Kaiser's radically different business model allows it to provide comparable health care at a lower price than many its competitors which has won it a disproportionate share of the Obamacare insurance exchange markets for people who don't have employer provided group health insurance plans, despite the reduced choice of doctors that it affords its insureds.

But, Kaiser has a quite limited geographic scope. It does business in only eight states and the District of Columbia: four Pacific states (California, Oregon, Washington State and Hawaii), Colorado, Georgia, Maryland, Virginia and the District of Columbia. In Virginia, moreover, it only operates in the Northern Virginia area which is a suburb of D.C., while in Maryland it only serves the D.C. and Baltimore metropolitan areas. Similarly, in Georgia, it provides services only in the greater Atlanta and Athens areas.

There is only one Red State (Georgia) and one Purple State (Virginia) in Kaiser's entire portfolio (at this point I count Colorado is "Blue" and not "Purple") and in both cases Kaiser's operations are limited to some of the bluest parts of those states.

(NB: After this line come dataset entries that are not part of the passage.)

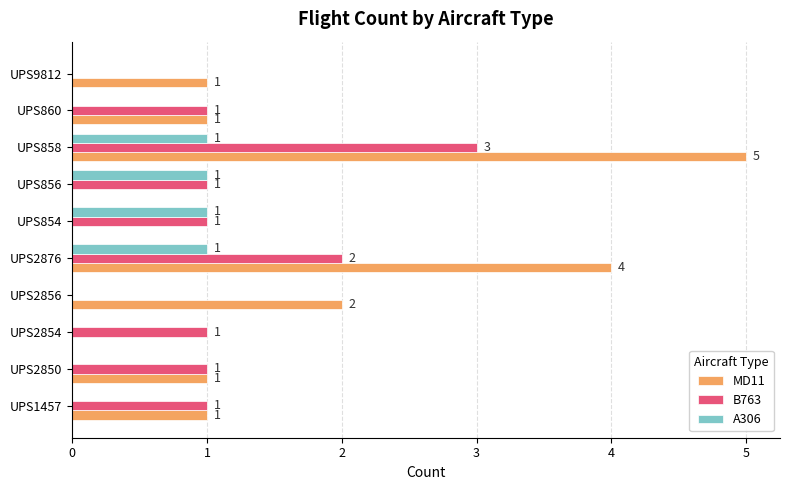

Where is MD11 nearest to the value 2?

UPS2856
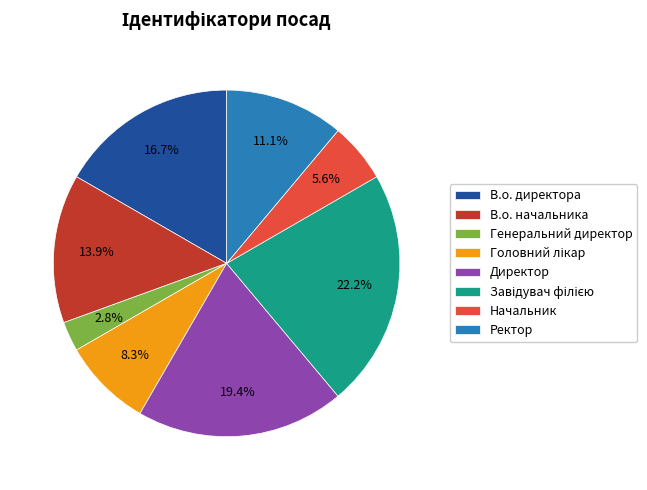

Which category has the smallest portion of the pie?

Генеральний директор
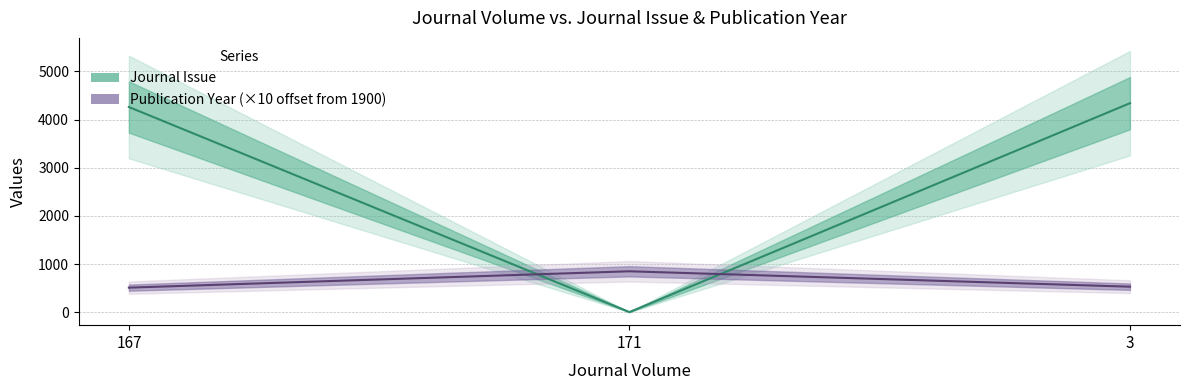

What is the difference between the Publication Year values at 3 and 171?

320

Kaiser has no operations in the other 42 U.S. states, both limiting its political clout and denying residents of these states an alternative business model for health care. This also makes Kaiser not a viable option for employers or insureds who routinely find themselves away from home. And, even in the areas that it does serve, it has few providers in rural areas away from major metropolitan areas.

The lack of alternatives to traditional health insurance in most of the United States and essentially all of rural America is one of the reasons that people in different states perceive health care issues differently.